START RECORDED INFORMATION

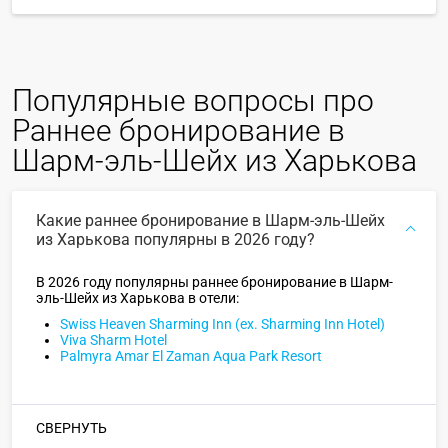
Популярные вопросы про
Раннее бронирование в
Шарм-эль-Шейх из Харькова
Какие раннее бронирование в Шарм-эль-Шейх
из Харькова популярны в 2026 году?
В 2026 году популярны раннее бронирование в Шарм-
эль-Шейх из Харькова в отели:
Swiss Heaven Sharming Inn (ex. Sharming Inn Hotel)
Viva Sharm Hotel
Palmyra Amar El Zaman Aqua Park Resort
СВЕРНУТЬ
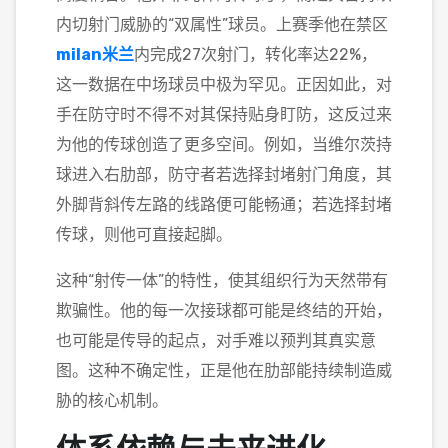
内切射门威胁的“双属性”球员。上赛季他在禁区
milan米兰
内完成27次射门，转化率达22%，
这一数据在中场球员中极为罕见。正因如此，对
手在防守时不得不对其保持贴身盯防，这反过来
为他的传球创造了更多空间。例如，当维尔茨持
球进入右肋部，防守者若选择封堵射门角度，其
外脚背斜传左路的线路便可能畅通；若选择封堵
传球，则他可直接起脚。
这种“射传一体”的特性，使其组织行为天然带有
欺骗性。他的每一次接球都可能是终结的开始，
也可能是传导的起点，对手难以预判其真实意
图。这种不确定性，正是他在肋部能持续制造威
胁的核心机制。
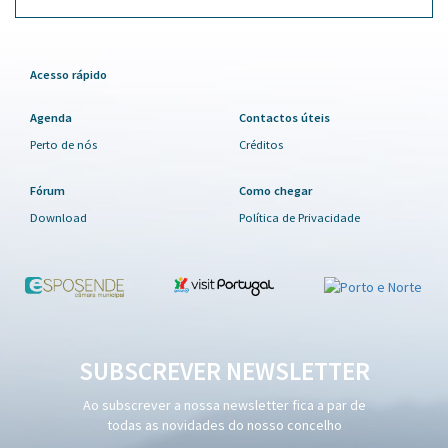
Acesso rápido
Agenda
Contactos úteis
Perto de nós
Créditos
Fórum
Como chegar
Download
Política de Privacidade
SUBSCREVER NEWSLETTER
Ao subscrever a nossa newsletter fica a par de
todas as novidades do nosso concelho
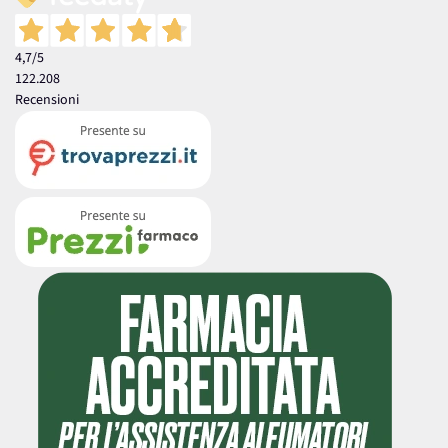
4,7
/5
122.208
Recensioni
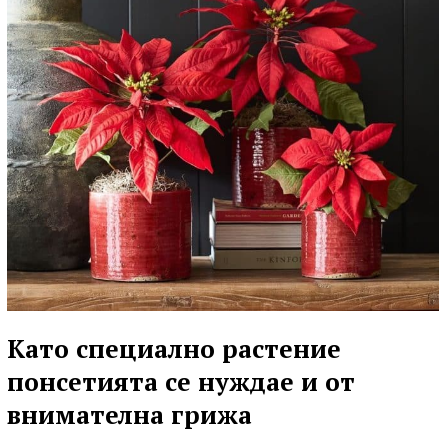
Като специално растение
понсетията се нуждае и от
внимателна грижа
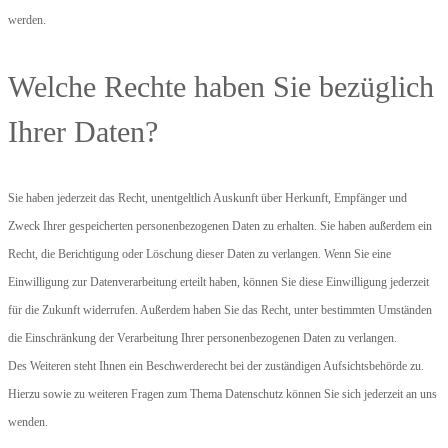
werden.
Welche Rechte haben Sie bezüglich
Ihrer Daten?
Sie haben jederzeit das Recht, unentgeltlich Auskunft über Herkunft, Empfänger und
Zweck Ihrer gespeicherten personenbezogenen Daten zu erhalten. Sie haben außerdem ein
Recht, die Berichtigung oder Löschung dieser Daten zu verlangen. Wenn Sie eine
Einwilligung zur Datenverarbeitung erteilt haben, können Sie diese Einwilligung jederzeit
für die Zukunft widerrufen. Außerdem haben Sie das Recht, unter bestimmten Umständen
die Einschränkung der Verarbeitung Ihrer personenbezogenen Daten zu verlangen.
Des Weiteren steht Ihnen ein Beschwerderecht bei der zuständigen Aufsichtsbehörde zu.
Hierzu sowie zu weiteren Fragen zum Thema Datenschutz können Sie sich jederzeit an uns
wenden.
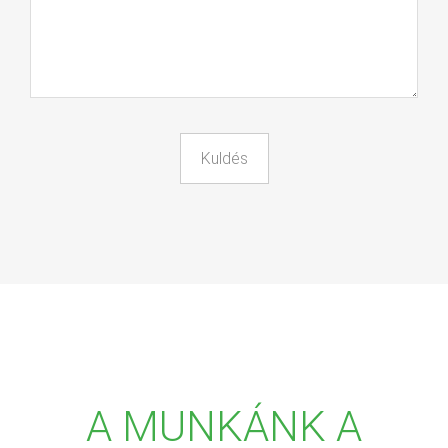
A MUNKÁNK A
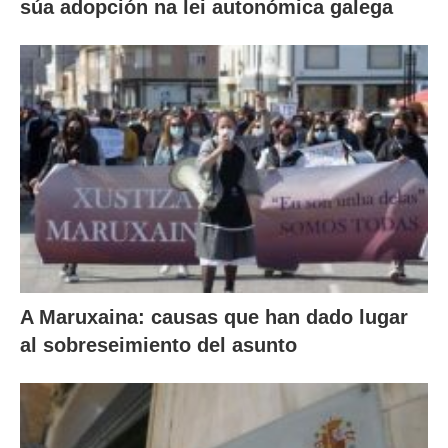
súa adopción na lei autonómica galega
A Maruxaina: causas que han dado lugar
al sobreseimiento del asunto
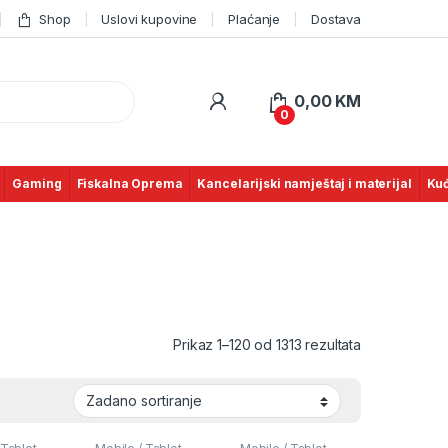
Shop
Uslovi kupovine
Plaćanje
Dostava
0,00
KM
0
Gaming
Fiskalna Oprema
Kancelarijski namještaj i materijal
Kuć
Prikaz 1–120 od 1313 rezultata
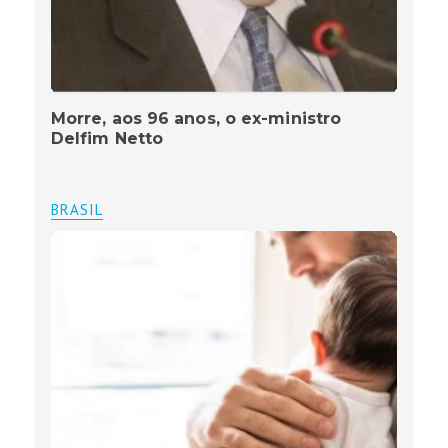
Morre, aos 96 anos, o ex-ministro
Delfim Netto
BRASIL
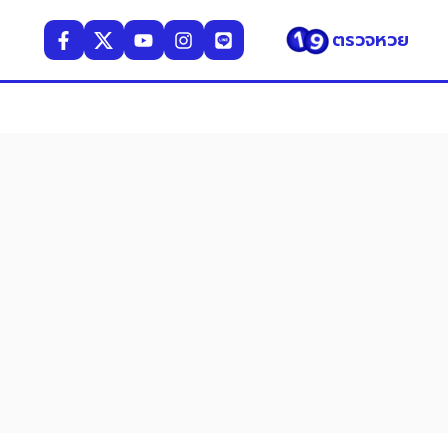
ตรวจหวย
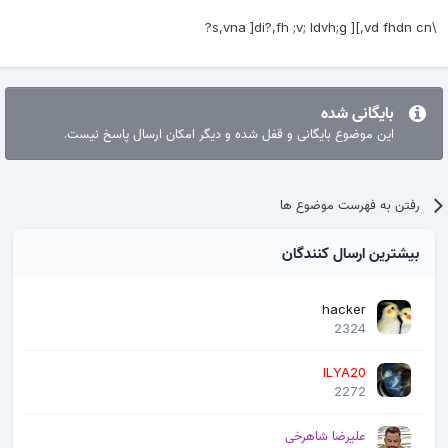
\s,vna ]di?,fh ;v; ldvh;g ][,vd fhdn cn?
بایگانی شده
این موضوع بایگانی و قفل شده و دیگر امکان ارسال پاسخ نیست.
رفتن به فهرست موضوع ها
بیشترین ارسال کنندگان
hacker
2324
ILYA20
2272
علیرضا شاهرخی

END RECORDED INFORMATION
START RECORDED INFORMATION

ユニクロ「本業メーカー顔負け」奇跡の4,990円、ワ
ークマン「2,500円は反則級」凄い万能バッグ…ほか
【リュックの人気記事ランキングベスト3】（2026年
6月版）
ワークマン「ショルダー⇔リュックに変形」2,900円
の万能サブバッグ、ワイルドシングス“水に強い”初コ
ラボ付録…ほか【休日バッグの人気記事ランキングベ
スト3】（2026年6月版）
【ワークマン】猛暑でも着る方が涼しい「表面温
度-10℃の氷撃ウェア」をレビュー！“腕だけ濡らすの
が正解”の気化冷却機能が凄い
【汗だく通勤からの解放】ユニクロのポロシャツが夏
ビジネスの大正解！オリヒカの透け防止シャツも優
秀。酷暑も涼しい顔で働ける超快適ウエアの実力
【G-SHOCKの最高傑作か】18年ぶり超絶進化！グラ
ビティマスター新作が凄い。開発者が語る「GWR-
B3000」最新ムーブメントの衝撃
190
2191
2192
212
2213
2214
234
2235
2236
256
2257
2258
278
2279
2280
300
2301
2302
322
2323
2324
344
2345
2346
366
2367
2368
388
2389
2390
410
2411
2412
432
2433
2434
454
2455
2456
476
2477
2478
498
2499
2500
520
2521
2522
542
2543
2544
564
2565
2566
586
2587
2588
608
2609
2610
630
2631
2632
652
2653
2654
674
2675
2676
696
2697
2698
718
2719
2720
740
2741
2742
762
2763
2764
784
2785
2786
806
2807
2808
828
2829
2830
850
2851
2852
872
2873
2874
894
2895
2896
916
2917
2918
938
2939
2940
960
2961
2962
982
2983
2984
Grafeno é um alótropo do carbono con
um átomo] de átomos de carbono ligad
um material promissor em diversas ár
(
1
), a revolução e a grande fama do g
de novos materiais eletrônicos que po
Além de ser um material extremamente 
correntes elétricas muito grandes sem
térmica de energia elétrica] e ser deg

END RECORDED INFORMATION
START RECORDED INFORMATION

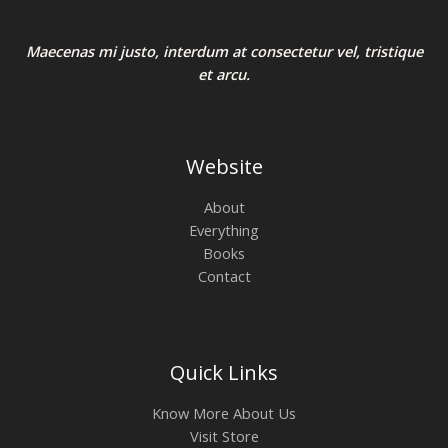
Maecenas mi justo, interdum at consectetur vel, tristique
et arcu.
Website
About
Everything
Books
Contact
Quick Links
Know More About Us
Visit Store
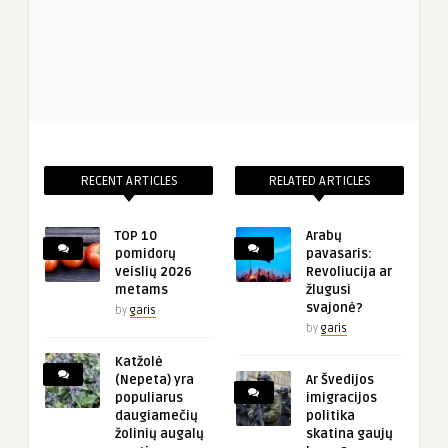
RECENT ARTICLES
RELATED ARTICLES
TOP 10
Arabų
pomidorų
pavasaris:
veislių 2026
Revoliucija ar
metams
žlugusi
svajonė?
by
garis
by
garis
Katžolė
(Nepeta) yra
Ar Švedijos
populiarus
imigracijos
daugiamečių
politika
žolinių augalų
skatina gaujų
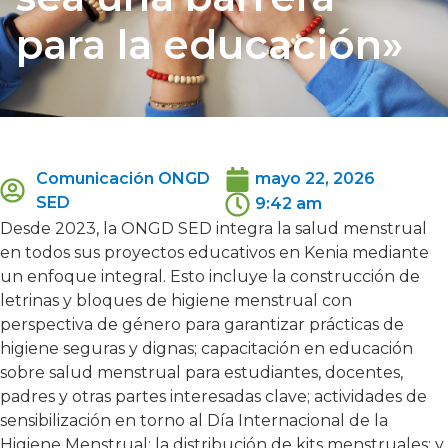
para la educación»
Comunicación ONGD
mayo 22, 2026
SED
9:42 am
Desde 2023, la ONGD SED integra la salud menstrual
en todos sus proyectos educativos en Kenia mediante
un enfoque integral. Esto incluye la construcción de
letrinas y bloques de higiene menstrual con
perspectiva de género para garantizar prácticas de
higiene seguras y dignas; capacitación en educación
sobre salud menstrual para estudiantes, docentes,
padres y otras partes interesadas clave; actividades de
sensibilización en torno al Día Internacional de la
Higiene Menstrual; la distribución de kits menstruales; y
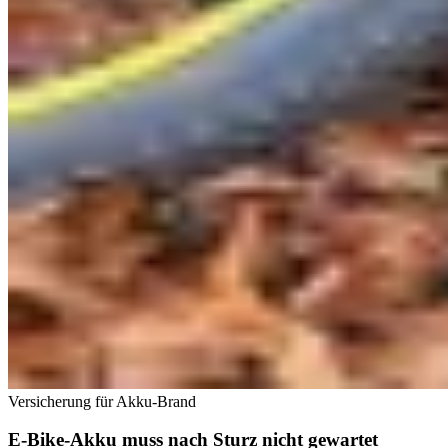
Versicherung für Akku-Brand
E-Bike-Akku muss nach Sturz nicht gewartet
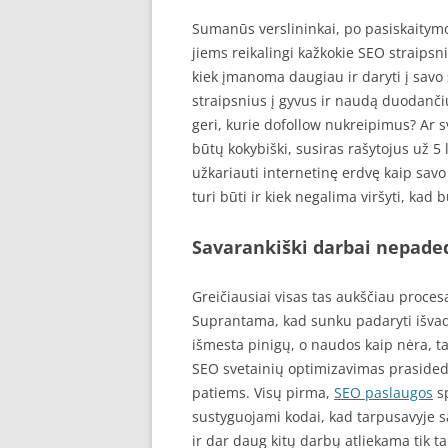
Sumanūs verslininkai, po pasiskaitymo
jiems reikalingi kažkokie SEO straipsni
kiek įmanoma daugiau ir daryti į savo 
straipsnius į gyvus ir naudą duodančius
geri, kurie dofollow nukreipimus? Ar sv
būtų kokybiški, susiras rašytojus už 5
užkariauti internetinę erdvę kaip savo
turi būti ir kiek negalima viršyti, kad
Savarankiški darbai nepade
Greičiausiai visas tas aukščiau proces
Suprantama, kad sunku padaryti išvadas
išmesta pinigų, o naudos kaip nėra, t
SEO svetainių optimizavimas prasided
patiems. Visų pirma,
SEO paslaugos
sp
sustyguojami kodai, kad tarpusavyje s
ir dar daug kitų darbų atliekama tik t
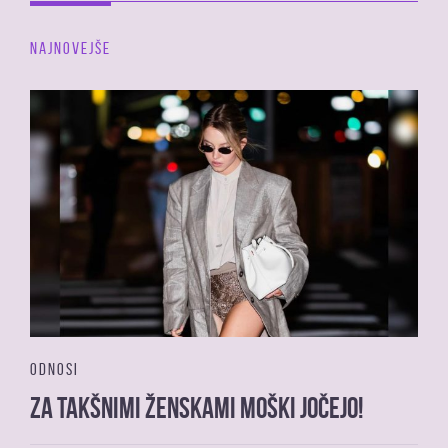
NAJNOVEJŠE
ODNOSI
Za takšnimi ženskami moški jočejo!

END RECORDED INFORMATION

_EXERCISE AIM_
Reproduce the lines of data from the one containing "RECENT ARTICLES" through the one containing "E-Bike-Akku muss nach Sturz nicht gewartet", with both of those lines included. Leave out the picture lines.

_ANSWER AREA_
RECENT ARTICLES
RELATED ARTICLES
TOP 10
Arabų
pomidorų
pavasaris:
veislių 2026
Revoliucija ar
metams
žlugusi
svajonė?
by
garis
by
garis
Katžolė
(Nepeta) yra
Ar Švedijos
populiarus
imigracijos
daugiamečių
politika
žolinių augalų
skatina gaujų
para la educación»
Comunicación ONGD
mayo 22, 2026
SED
9:42 am
Desde 2023, la ONGD SED integra la salud menstrual
en todos sus proyectos educativos en Kenia mediante
un enfoque integral. Esto incluye la construcción de
letrinas y bloques de higiene menstrual con
perspectiva de género para garantizar prácticas de
higiene seguras y dignas; capacitación en educación
sobre salud menstrual para estudiantes, docentes,
padres y otras partes interesadas clave; actividades de
sensibilización en torno al Día Internacional de la
Higiene Menstrual; la distribución de kits menstruales; y
Versicherung für Akku-Brand
E-Bike-Akku muss nach Sturz nicht gewartet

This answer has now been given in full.